We are thinking in fanciful, binary choices.
The candidates ran grass roots campaigns that made participants feel like they were empowered to enact those dreams whether they were about electing a superhero or destroying one.
Acts of rebellion in childhood comes from a sense that they are in total control and a sense that they aren't. The current situation makes everyone feel disempowered. We're hard wired not to think clearly when we are scared.
The Narcissism Epidemic - Jean M. Twenge and W. Keith Campbell
- Argues that we are much more narcissistic today than in the 70s, for example.
- Exploding number of vehicles our culture provides to promote feelings of entitlement and self-regard.
- Kardashians are promoted as much or more than Meryl Streep.
- Success is disentangled from talent and suggests that we are all potential celebrities.
- A plethora of personal broadcasting systems like Twitter and Facebook which leads us to believe that whatever we have to say has value.

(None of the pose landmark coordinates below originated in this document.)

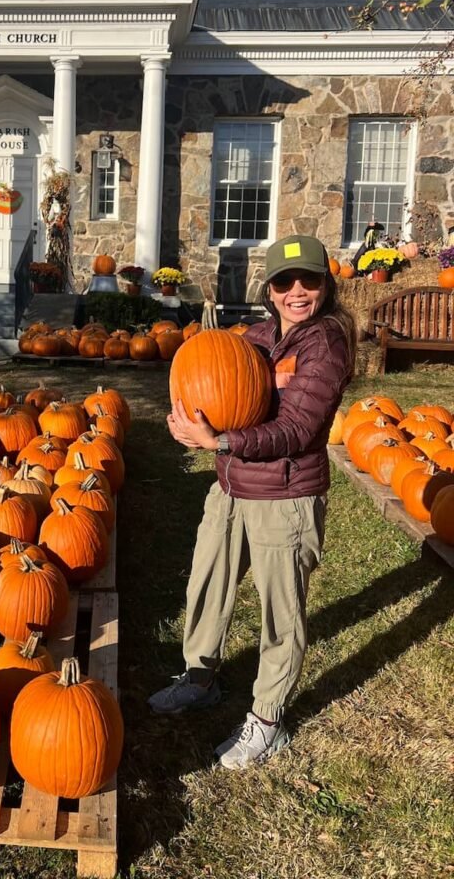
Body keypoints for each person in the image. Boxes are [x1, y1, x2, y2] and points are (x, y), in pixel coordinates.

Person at [148, 234, 356, 770]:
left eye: (308, 280)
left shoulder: (326, 343)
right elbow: (213, 386)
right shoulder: (257, 338)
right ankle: (200, 678)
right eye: (284, 282)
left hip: (286, 495)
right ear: (270, 289)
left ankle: (267, 720)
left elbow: (297, 428)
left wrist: (219, 441)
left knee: (280, 612)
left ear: (325, 284)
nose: (297, 291)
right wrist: (191, 425)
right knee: (207, 585)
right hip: (232, 488)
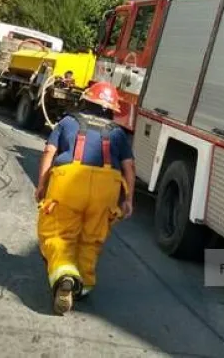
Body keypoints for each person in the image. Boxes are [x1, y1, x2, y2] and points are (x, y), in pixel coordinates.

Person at [35, 82, 135, 315]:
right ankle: (84, 285)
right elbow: (129, 166)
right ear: (111, 108)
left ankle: (65, 274)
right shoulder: (118, 133)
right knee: (92, 238)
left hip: (70, 182)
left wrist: (42, 184)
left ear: (86, 101)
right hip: (106, 188)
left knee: (58, 233)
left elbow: (49, 151)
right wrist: (129, 199)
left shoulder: (68, 122)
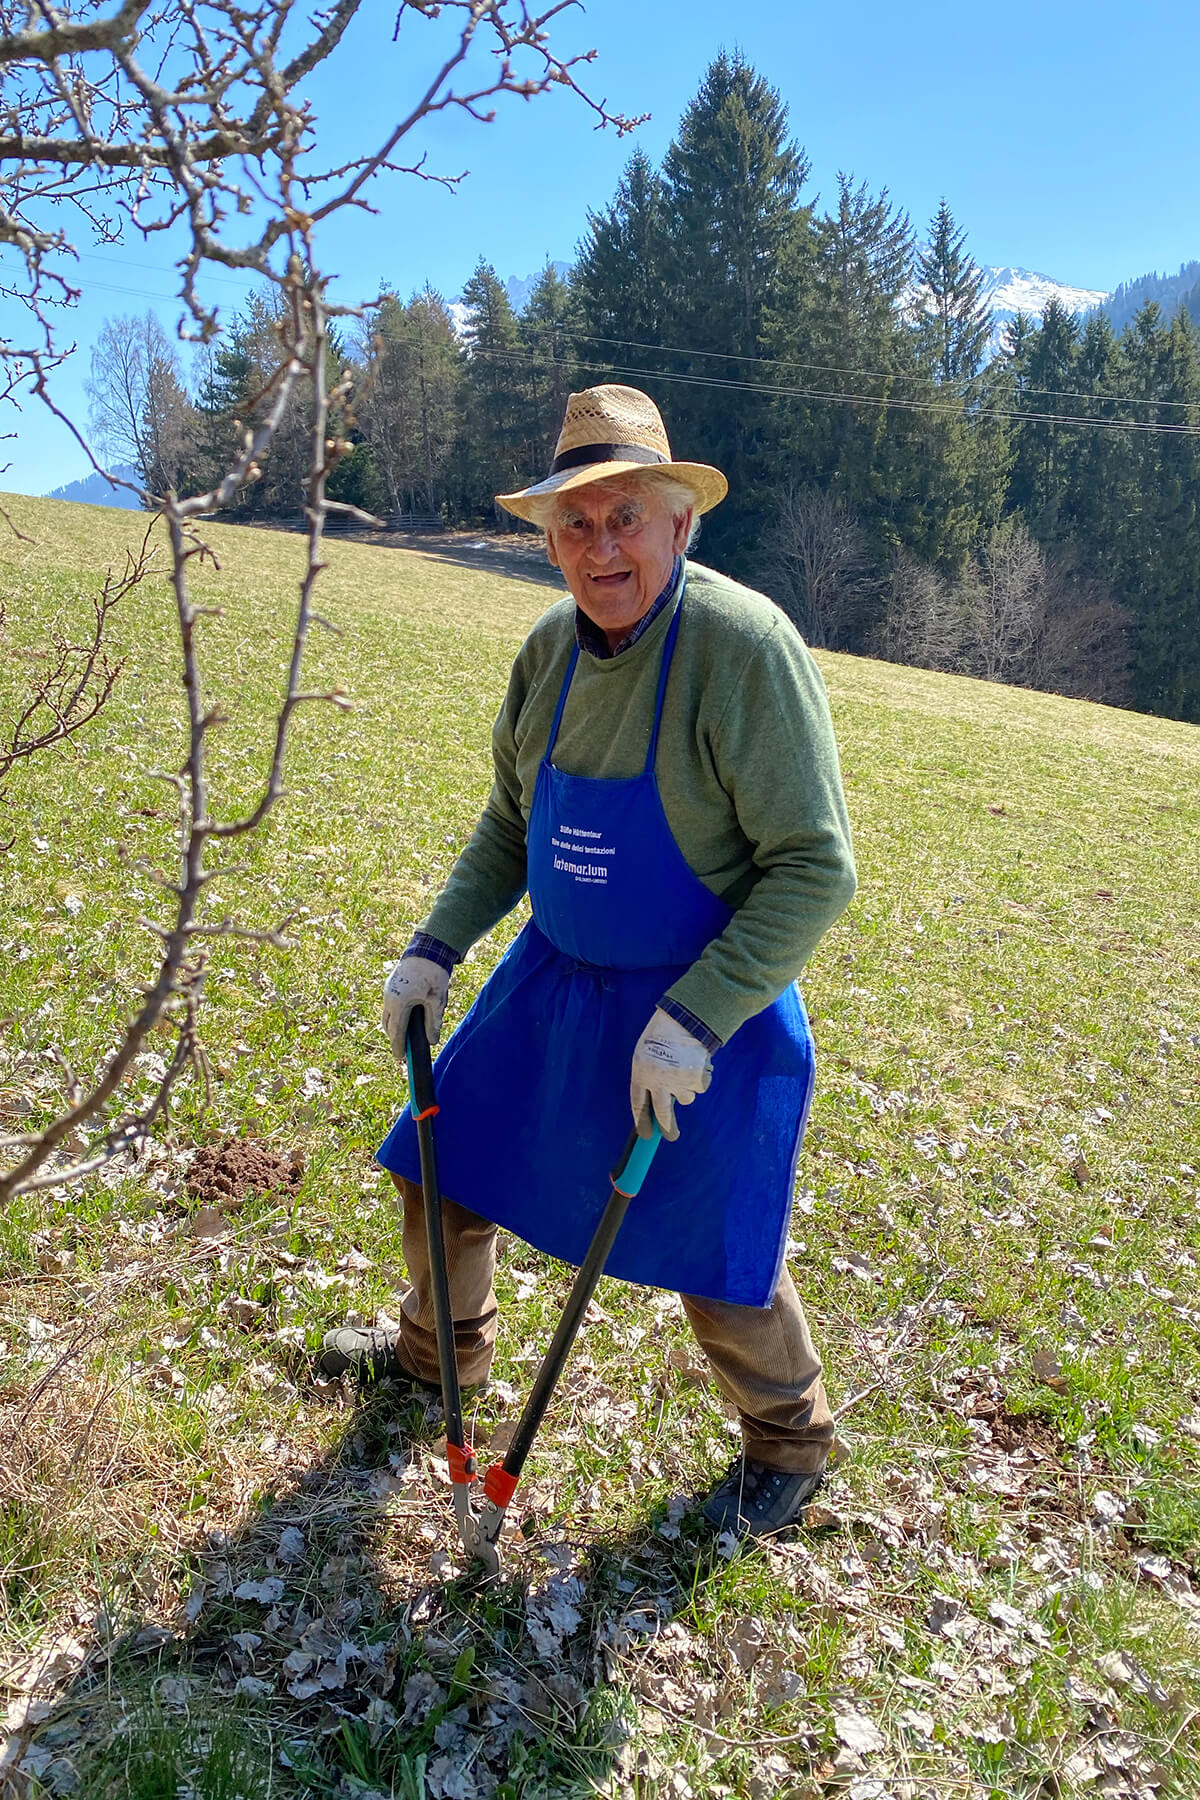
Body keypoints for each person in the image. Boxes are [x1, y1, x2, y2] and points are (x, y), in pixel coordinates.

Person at [320, 385, 857, 1536]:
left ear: (678, 523)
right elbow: (512, 825)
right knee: (440, 1163)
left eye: (625, 518)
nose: (599, 546)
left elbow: (816, 868)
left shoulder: (741, 649)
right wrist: (435, 947)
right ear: (548, 536)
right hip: (554, 977)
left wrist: (698, 1018)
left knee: (715, 1242)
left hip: (699, 1005)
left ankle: (792, 1440)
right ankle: (434, 1358)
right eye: (575, 522)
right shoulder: (548, 653)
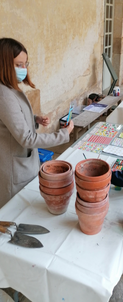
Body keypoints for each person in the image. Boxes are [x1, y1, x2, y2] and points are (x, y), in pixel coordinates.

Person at [0, 38, 74, 207]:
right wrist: (63, 134)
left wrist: (35, 119)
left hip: (25, 163)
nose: (24, 69)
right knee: (17, 211)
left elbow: (12, 121)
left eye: (25, 64)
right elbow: (27, 139)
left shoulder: (11, 88)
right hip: (15, 170)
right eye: (19, 65)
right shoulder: (3, 95)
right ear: (4, 64)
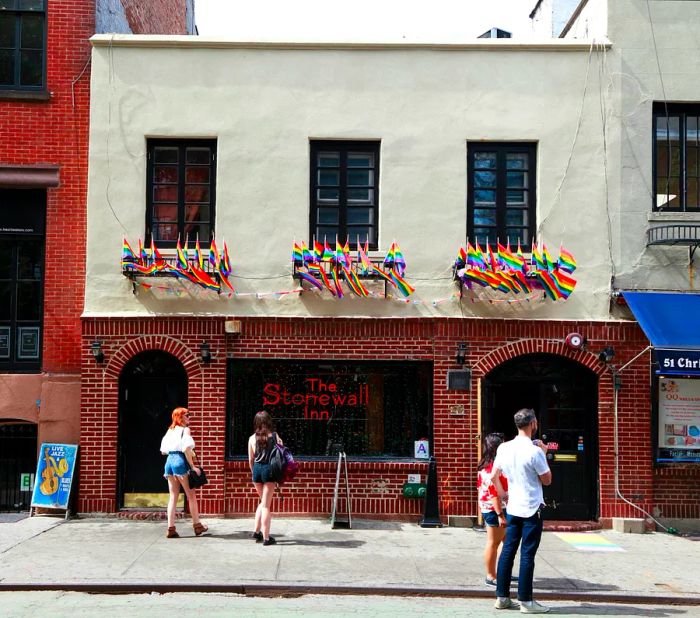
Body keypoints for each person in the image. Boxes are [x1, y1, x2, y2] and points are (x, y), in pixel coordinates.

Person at [491, 409, 552, 614]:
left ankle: (502, 597)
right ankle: (526, 600)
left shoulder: (504, 448)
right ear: (533, 423)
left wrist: (502, 494)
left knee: (508, 551)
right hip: (532, 507)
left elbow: (493, 476)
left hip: (513, 506)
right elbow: (547, 480)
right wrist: (544, 453)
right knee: (527, 554)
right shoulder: (535, 452)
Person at [160, 407, 208, 539]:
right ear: (180, 417)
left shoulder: (170, 430)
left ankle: (171, 529)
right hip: (180, 460)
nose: (189, 417)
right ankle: (197, 526)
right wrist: (193, 467)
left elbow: (163, 449)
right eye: (187, 415)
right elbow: (187, 448)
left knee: (173, 497)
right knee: (191, 496)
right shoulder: (185, 430)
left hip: (169, 461)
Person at [477, 432, 508, 586]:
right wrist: (500, 515)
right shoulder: (492, 469)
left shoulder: (486, 465)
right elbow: (494, 495)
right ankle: (491, 575)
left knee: (506, 541)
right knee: (493, 542)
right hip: (494, 509)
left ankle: (501, 571)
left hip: (491, 508)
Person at [248, 410, 283, 546]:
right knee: (266, 506)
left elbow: (250, 459)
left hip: (257, 469)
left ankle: (256, 532)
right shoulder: (274, 436)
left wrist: (253, 472)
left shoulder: (251, 438)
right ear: (268, 421)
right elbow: (281, 455)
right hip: (269, 470)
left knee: (263, 502)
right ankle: (267, 538)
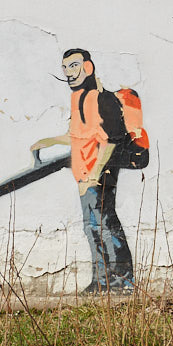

- The Internet becomes less of a portal into other worlds as it is a mirror of our own.
We feel that we are up against lobbyists and big business.
- When people become more powerless, they become more distrustful of those that have power so they want systems that protect them against someone else---and that paradoxically disempowers them even more.
Voters also want identification with their candidates.
- Christine O'Donnell is exactly what you get when you have a culture that promotes self admiration, encouraging everyone to think as a giant.
- Passion and a few principles is all you need now to run for office.
- Not experience, sound judgement, intellect, humanity, or leadership skills.
- It is a misguided notion that desire equates to competence.
The successful modern campaign best appreciates a voter's sense of self-importance and vulnerability.
- Obama's campaign made supporters feel as if they were part of an important movement through tweets, emails, and Yes, We Can slogans.
- This has yet to translate into passionate interest in every day governing.
Mario Cuomo - We campaign in poetry, but govern in prose.
"We are the ones we have been waiting for" is kind of a less challenging quote than "Ask not what your country can do for you, but for what you can do for your country". It's a way of saying that there are limits that one guy can achieve, so help out.
Obama was supposed to offer the same promises of a third party--an intellectual and generational break from how business was done----which is what the tea party is promising now.
We expect quick fixes to the economy without sacrifices and if this isn't possible, we don't want to know about it.